Signed-off-by: Ayan Sinha Mahapatra <ayansmahapatra@gmail.com>
---
 docs/source/cli-reference/basic-options.rst | 11 ++++++--
 docs/source/misc/faq.rst                    | 31 ++++++++-------------
 2 files changed, 19 insertions(+), 23 deletions(-)

diff --git a/docs/source/cli-reference/basic-options.rst b/docs/source/cli-reference/basic-options.rst
index 961dff7021..6ecc5e6a0a 100644
--- a/docs/source/cli-reference/basic-options.rst
+++ b/docs/source/cli-reference/basic-options.rst
@@ -623,8 +623,8 @@
         The option ``--license-text-diagnostics`` is a sub-option of and requires the options
         ``--license`` and ``--license-text``.
 
-    In the matched license text, include diagnostic highlights surrounding with square brackets []
-    words that are not matched.
+    This adds a new attribute like the matched license text, but includes diagnostic highlights
+    surrounding with square brackets ``[]`` for words that are not matched.
 
     In a normal scan, whole lines of text are included in the matched license text, including parts
     that are possibly unmatched.
@@ -645,9 +645,14 @@
         obtaining a copy of this software and associated documentation files (the \"Software\"),
         to deal in the Software without restriction
 
-    With Diagnostics on::
+    With Diagnostics on (new attribute with the matched text diagnostics)::
 
         "matched_text":
+        "License Copyright (c) 2000 - 2006 The Legion Of The Bouncy Castle
+        (http://www.bouncycastle.org) Permission is hereby granted, free of charge, to any person
+        obtaining a copy of this software and associated documentation files (the \"Software\"),
+        to deal in the Software without restriction
+        "matched_text_diagnostics":
         "License [Copyright] ([c]) [2000] - [2006] [The] [Legion] [Of] [The] [Bouncy] [Castle]
         ([http]://[www].[bouncycastle].[org]) Permission is hereby granted, free of charge, to any person
         obtaining a copy of this software and associated documentation files (the \"Software\"),
diff --git a/docs/source/misc/faq.rst b/docs/source/misc/faq.rst
index 32ac8bf56d..d3184d4892 100644
--- a/docs/source/misc/faq.rst
+++ b/docs/source/misc/faq.rst
@@ -84,24 +84,23 @@ reported are based on the strings extracted from the binaries, typically broken
 as new lines with each NULL character.
 
 
-How does ``--license-text`` for ScanCode works exactly?

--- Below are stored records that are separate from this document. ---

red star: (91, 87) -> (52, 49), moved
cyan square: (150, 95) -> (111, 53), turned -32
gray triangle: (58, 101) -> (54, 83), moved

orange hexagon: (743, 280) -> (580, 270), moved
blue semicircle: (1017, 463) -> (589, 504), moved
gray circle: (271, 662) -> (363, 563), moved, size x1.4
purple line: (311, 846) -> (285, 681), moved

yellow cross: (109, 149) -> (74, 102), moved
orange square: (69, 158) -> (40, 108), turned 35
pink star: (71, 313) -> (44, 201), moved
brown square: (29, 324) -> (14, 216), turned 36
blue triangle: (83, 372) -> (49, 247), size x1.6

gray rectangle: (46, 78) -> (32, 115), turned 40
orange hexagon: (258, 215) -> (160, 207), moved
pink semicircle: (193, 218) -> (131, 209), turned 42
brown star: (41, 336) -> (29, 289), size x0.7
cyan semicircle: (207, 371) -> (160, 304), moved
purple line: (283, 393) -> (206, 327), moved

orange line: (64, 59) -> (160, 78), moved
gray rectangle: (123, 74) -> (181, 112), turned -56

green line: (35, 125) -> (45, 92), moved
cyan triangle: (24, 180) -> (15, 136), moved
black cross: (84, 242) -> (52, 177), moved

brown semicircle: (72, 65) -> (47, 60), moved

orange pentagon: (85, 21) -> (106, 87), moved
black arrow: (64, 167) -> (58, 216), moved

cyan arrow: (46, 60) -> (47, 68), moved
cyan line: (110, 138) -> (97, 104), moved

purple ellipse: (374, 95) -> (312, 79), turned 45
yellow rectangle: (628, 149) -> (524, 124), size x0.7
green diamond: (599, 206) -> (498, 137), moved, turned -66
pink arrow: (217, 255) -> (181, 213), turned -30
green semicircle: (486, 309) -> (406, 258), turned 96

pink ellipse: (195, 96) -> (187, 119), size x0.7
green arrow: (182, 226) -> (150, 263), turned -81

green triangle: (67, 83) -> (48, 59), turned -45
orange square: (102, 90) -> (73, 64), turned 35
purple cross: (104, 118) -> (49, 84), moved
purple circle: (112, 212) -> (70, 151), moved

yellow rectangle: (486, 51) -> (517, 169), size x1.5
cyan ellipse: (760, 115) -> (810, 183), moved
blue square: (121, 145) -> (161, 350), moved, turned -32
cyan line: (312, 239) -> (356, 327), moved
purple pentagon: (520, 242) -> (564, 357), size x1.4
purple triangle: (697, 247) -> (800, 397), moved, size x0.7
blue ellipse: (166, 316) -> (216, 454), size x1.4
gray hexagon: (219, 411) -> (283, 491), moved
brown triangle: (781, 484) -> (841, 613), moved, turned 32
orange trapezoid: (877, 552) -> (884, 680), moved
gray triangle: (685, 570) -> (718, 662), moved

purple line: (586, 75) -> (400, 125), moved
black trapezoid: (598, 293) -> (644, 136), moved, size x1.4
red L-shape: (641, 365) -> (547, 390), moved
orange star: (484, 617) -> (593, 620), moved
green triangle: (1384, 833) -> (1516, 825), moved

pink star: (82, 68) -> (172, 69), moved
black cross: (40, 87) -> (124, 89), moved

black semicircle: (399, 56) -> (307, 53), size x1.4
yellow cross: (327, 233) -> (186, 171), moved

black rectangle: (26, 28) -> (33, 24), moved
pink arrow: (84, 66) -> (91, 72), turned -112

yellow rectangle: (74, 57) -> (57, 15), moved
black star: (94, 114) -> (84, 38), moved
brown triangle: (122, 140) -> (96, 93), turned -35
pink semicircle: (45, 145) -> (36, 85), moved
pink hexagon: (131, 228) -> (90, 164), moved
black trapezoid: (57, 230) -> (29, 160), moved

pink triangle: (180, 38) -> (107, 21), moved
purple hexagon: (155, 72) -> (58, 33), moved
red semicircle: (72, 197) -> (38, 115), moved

+How does ``--license-text`` for ScanCode works exactly?
 -------------------------------------------------------------
 
-I have a question about how ``--license-text`` for ScanCode works exactly:
-Is the matched text that gets included into the result exactly the lines of text
-from the input file that are covered by the ``start_line`` and ``end_line``
+Is the matched text that gets included into the result exactly the lines of text
+from the input file that are covered by the ``start_line`` and ``end_line``
 fields of the result? I.e., if I would post-process the input file and extract
-``start_line`` to ``end_line`` from it, would I get exactly the ``matched_text``
+``start_line`` to ``end_line`` from it, would I get exactly the ``matched_text``
 contents? Or is there some more "magic" involved when populating the
-``matched_text`` field?
+``matched_text`` field?
 
 ScanCode is a bit smarter than just start and end line, as matching is based on
-words, not lines of the actual scanned text.
-And a whole line may not always be matched.
+words, not lines of the actual scanned text. And a whole line may not always be matched.
 
 For instance with this command::
 
-    $ echo "Foo is a wonder piece of code. Licensed under the GPL. For support contact foo@bar.com " > tst
+    $ echo "Foo is a wonder piece of code. Licensed under the GPL. " \
+        "For support contact foo@bar.com " > tst
     $ scancode --license --license-text --license-text-diagnostics --yaml - tst
     ...
         license_detections:
@@ -128,16 +127,8 @@ For instance with this command::
 then:
 
 - ``matched_text`` is based on ``start_line`` and ``end_line``
-- ``matched_text_diagnostics`` is based on the exact matched words (and it includes "tagged" gaps or extra)
-
-
-
-
-
-
-
-
-
-
+- ``matched_text_diagnostics`` is based on the exact matched words
 
+Note that ``matched_text_diagnostics`` also includes "tagged" gaps or extra
+unmatched words highlighted between the matched words.